La dernière réunion du CNARED en Belgique signe un message important en termes d’objectif et de missions de la plateforme de l’opposition radicale: Alexis Sinduhije place ses hommes pour 2020.
La rhétorique guerrière est apparemment terminée, même si on ne peut jamais totalement le dire en politique burundaise. Dans la série de tweets d’Anicet Niyonkuru sanctionnant la rencontre des organes dirigeants de la coalition, le CNARED annonce qu’il est “toujours prêt à négocier pour le retour à la paix, mais le Gouvernement burundais traîne les pieds”.
Une manière de se démarquer nettement des déclarations précédentes, dans lesquelles Charles Nditije affirmait notamment que “le départ de Nkurunziza est une question de coûts, en termes de vies humaines, financiers, en temps matériel. C’est tout. Les autres spéculations renforcent M. Nkurunziza.” Plus tard, Alexis Sinduhije affirmait “ne pas voir d’autre voie pour chasser Nkurunziza du pouvoir” que les armes.
Au-delà de ces déclarations, la réunion du CNARED de Louvain montre une nouvelle redistribution des cartes au sein de la plateforme de l’opposition radicale. La montée dans tous les postes stratégiques des fidèles d’Alexis Sinduhije indique une stratégie de contournement de la suspension de son parti par Bujumbura, au cas où elle accoucherait à terme d’une radiation. En retrait depuis les sanctions contre Bamvuginyumvira, le Sahwanya Frodebu aura finalement laissé le leadership de la coalition au MSD.
En attendant 2020, Alexis Sinduhije place ses hommes dans tous les postes-clés du CNARED. La trésorerie va à Abdul Nzeyimana, Pancrace Cimpaye retrouve ses fonctions de porte-parole de la coalition et entre au sein du Directoire, l’ancien journaliste de la RPA Bakari Ubena devient Commissaire-adjoint à la communication et aux relations publiques, alors que le vice-president du MSD Me François Nyamoya devient Commissaire-adjoint aux négociations et processus de paix.
Quant à Aline Ndenzako, l’ancienne vice-présidente de la Maison Shalom hérite du Commissariat des droits de l’homme et des questions humanitaires. Un poste stratégique, quand on sait combien la question des droits humains est chère pour les détracteurs de Bujumbura et jouit d’une oreille attentive à Genève et New-York.

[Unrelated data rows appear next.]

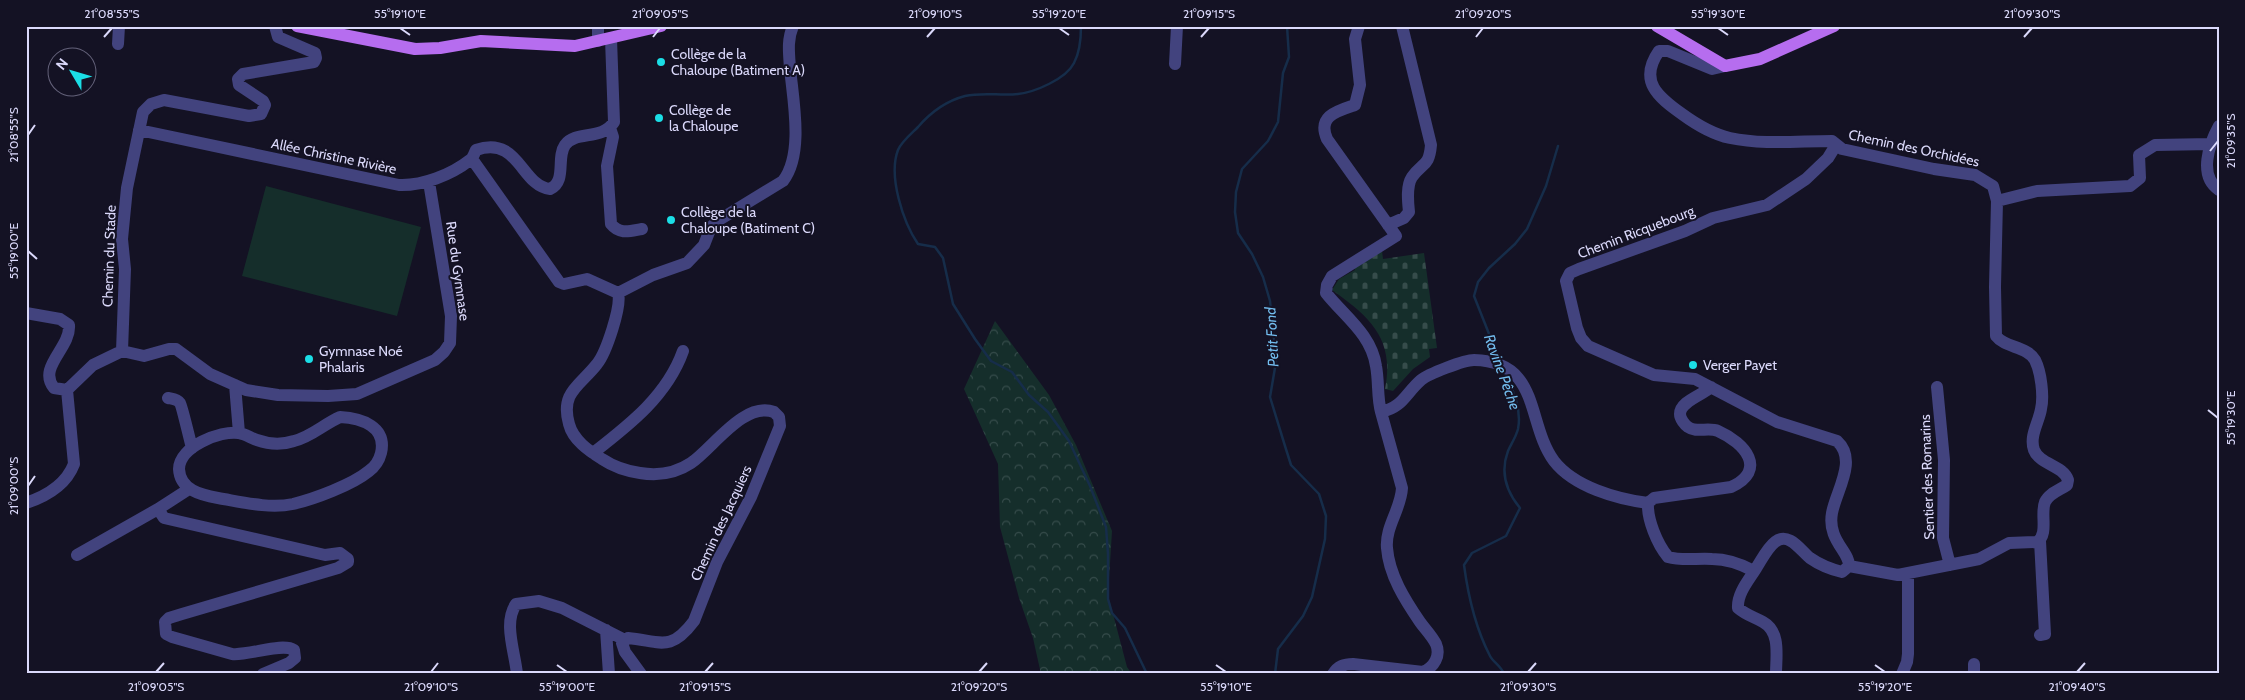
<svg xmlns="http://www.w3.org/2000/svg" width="2245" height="700" viewBox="0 0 2245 700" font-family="Cabin,sans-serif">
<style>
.forest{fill:url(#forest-crowns)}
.cemetery{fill:url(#cemetery-stones)}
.pitch{fill:#152e2b}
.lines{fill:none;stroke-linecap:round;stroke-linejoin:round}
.stream{stroke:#162d4a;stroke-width:2.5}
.minor{stroke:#42437e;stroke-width:12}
.major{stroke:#b66def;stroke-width:12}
.ticks{fill:none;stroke:#dbd9fb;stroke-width:2}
.poi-dot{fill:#1bdee6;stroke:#141224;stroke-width:2}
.labels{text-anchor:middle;stroke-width:4;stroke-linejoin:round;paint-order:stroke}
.poi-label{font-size:14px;fill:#dbd9fb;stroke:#141224;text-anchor:start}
.street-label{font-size:14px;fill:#dbd9fb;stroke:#141224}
.water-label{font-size:15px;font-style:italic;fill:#73bdef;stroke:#141224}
.neatline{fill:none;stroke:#dbd9fb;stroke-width:2}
.ticks-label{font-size:12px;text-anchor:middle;fill:#dbd9fb}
</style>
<defs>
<pattern id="forest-crowns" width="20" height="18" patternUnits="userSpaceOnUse" patternTransform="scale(1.25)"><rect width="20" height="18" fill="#152e2b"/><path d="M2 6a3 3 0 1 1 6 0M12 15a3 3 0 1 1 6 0" fill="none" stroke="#364c4b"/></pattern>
<pattern id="cemetery-stones" width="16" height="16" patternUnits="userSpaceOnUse" patternTransform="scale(1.25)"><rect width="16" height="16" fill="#152e2b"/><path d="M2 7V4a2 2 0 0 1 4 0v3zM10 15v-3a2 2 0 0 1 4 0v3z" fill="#364c4b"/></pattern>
</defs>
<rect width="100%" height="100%" fill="#141224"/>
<!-- forest -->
<path class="forest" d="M995,321L1049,395L1076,445L1112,531L1108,595L1127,667L1132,674H1041L1033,638L1019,598L1000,527L998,464L964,389Z"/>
<!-- cemetery -->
<path class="cemetery" d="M1382,251L1383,259L1424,253L1437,348L1429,349L1430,357L1413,369L1393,391L1385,389C1395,339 1370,317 1332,290L1339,279L1355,270L1354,267Z"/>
<!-- pitch -->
<path class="pitch" d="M266,186L421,227L397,316L242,276Z"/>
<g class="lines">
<!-- stream -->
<path class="stream" d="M1081,26C1081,38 1080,52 1074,63C1066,79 1035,92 1018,94C1001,96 983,92 965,96C946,101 930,113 918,127C912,133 901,142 898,150C888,176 903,222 918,244L935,247L943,258L953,304L975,339L991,361L1012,372L1029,395L1048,412L1069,441L1090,486L1106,527L1108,554V599L1112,613L1125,628L1147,674
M1499,359L1474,296L1478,282L1489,268L1515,244L1527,229L1546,186L1558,146
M1275,674L1278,649L1303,616L1312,597L1325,539L1326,516L1319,494L1291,465L1285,446L1270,397L1276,362L1270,301L1263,277L1252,254L1238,233L1235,212L1236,192L1242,169L1268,141L1278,122L1283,73L1289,57L1287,26
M1504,674C1501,666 1493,662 1490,656C1476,629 1468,595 1464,565L1472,553L1506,536L1520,508C1506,491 1500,472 1508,451C1511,444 1516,437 1518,429C1522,410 1513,390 1505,373"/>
<!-- minor -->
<path class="minor" d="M598,26V41
M1359,26L1355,39L1360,85L1355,105C1337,111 1317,116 1327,139L1396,236L1332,276L1327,285L1326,293C1345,317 1371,334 1376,366C1379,382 1377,397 1381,412C1403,407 1405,394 1421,380C1428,374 1464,360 1474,360C1541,361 1526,423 1554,461C1574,487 1617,499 1648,503
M118,44L119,26
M1175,64L1177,26
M1725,66L1712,69L1668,51H1659C1638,81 1658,97 1682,114C1697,125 1712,134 1730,138C1763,145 1798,141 1832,141L1842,149L1934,169L1975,175L1993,186L1997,201L2037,191L2130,186L2140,178L2139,155L2155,145L2211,144
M2219,126C2209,144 2198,176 2219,190
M610,128L613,137L607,166L611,224C620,235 630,231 642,229
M139,130L399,185C422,186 451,175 470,160C473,158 474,154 476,150C519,135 521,186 550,189C567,181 556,158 565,145C576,130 602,141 614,122L611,39
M1836,145L1828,158L1806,179L1767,205L1713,218L1685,231L1579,269L1570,273L1566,281L1577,328L1581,338L1588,346L1654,375L1695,379L1777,422L1837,441C1858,460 1836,491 1832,513C1827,540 1850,552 1849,566
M472,159L559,282L564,284L587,279L618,293C622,306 606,353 597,364C580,386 560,392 569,424C573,440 589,451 602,459C614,467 626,471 640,473C658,476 676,473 691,463C713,448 744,401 774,412L779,417L780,426L751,497L717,562L694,621C670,653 660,641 628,638L622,643L625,652L641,674
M1388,225L1404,218L1409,212C1408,202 1406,186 1412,177C1423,162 1429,167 1431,145L1402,26
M618,293L653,275L687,263L704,245L711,227L719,220L783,181C804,154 793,100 790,68C789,53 787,40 793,26
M26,313L60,319L69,325C71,348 37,367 54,388L67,390L93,365L122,351
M122,351L125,269L122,239L127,188L143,112L151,104L164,100L249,116L261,114L265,105L263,101L239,85L238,79L243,74L314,62L316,58L315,53L278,37L275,26
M122,351L144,356L169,349H176L210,374L246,390L278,395L328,396L357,394L435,360L444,352L450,343L451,316L429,182
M235,385L239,433
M1711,387C1703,395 1680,401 1680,414C1680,419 1685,425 1688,427C1696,433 1709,427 1718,431C1745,443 1768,470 1731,487L1654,498L1648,503C1647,519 1657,544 1668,557C1682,561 1697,558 1712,559C1727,559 1741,564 1754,571
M1937,387L1944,460L1943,538L1950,565
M168,398C173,399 177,399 180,403C182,406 190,441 192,448
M340,417C362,418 387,427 381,453C379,461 376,466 369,471C352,485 314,499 293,504C269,509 242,502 218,498C201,495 180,490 179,469C179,447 220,430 239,433C245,434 251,438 257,440C268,444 282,445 294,441C311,437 324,424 340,417Z
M593,453C629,425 667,396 683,351
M189,489L158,509L164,518L325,555L340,553L348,559V562L338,568L182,614L169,618L165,622L166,634L172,637L232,654C249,656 282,642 294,650L295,658L289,663L263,674
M26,503C47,496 66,485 74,464L67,390
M77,555L158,509
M1849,566L1898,575L1979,559L2009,543L2037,542C2049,534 2040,514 2045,502C2049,493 2060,490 2067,485L2068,480C2063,465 2040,465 2034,450C2029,436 2039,422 2041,409C2044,396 2041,372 2035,360C2027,346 2005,348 1996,336L1995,287L1997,201
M606,630L609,674
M2040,635L2045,634L2040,541
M1974,664V674
M517,674C515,652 503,623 516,604L539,601L562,608L625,640
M1333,674C1338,666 1344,664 1353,664L1423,672C1434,667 1441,656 1436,644C1432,636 1425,629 1420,622C1405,600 1389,575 1387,548C1385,527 1401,509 1402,488L1381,412
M1776,674C1776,656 1781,632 1763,622C1754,617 1746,615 1738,608C1737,594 1748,581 1755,570C1761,561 1767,548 1775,542C1789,531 1801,551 1810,558C1820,565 1830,569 1842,572L1849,566
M1902,674L1907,662L1908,654V573"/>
<!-- major -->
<path class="major" d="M297,26L415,49L440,48L481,41L575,46L661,26
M1657,26L1725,66L1760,59L1834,26"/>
</g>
<!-- ticks -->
<path class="ticks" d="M400,28L410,35M1059,28L1069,35M1718,28L1728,35M104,37L112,28M653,37L660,28M927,37L935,28M1201,37L1209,28M1476,37L1483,28M2024,37L2032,28M28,135L35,125M2210,151L2218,141M28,251L37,259M2208,410L2218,418M28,486L35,476M557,665L567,672M1216,665L1226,672M1875,665L1885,672M156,672L164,663M431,672L438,663M705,672L713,663M979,672L987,663M1528,672L1536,663M2077,672L2085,663"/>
<!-- markers -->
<g class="poi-dot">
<circle cx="661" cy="62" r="5"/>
<circle cx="659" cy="118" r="5"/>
<circle cx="671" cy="220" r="5"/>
<circle cx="309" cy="359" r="5"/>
<circle cx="1693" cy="365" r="5"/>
</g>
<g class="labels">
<!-- poi labels -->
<g class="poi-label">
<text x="671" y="59">Collège de la<tspan x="671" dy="16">Chaloupe (Batiment A)</tspan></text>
<text x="669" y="115">Collège de<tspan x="669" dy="16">la Chaloupe</tspan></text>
<text x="681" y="217">Collège de la<tspan x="681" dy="16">Chaloupe (Batiment C)</tspan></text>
<text x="319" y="356">Gymnase Noé<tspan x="319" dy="16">Phalaris</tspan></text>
<text x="1703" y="370">Verger Payet</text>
</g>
<!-- street labels -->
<g class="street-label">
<text transform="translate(1914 148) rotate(12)" y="5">Chemin des Orchidées</text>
<text transform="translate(334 156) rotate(12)" y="5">Allée Christine Rivière</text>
<text transform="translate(1636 232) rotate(-21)" y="5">Chemin Ricquebourg</text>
<text transform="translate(109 256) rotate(-88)" y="5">Chemin du Stade</text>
<text transform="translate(458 271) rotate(82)" y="5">Rue du Gymnase</text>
<text transform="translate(1927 477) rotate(-92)" y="5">Sentier des Romarins</text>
<text transform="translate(721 523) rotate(-65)" y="5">Chemin des Jacquiers</text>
</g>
<!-- water labels -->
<g class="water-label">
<text transform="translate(1272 337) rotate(-93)" y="5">Petit Fond</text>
<text transform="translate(1502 372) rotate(70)" y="5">Ravine Pêche</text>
</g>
</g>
<!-- border -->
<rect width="2245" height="700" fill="none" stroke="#141224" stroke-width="55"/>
<!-- north arrow -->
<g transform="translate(72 72) rotate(308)"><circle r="24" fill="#141224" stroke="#64627a"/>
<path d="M0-4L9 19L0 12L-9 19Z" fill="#1bdee6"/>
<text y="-8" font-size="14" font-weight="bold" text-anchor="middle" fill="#dbd9fb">N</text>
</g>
<rect x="28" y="28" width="2190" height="644" class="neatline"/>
<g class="ticks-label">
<text x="112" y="18">21°08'55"S</text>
<text x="400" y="18">55°19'10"E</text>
<text x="660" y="18">21°09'05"S</text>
<text x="935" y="18">21°09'10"S</text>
<text x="1059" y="18">55°19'20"E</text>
<text x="1209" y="18">21°09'15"S</text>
<text x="1483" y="18">21°09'20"S</text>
<text x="1718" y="18">55°19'30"E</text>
<text x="2032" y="18">21°09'30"S</text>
<text transform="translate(14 135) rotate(-90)" y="4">21°08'55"S</text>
<text transform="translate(2231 141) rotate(-90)" y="4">21°09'35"S</text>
<text transform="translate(14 251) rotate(-90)" y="4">55°19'00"E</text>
<text transform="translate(2231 418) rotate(-90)" y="4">55°19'30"E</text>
<text transform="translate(14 486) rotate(-90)" y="4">21°09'00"S</text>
<text x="156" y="691">21°09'05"S</text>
<text x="431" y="691">21°09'10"S</text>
<text x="567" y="691">55°19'00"E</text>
<text x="705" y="691">21°09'15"S</text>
<text x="979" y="691">21°09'20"S</text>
<text x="1226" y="691">55°19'10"E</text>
<text x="1528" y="691">21°09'30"S</text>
<text x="1885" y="691">55°19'20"E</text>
<text x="2077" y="691">21°09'40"S</text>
</g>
</svg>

Alors que les pays européens qui hébergent le CNARED pressent les acteurs burundais pour un dialogue “inclusif” en communion avec l’ONU, l’UA et l’EAC, “il ne reste d’autre jeu politique à terme pour les opposants au Cndd-Fdd que la préparation des élections de 2020”, analyse un des observateurs militaires de l’Union africaine en poste à Bujumbura. “Cela a aussi le potentiel de démoraliser une large frange des membres. Comment expliquer qu’après toutes les promesses depuis 2015, les unes plus radicales que les autres, mais toutes finalement fausses, l’on soit de nouveau emmené à composer avec Nkurunziza, qui de surcroît risque de rempiler à la faveur d’un changement de Constitution?”
En tout cas, quelque soit la suite du dialogue inter-burundais en cours, si le CNARED en tire profit en termes de postes, le MSD aura bien placé ses hommes.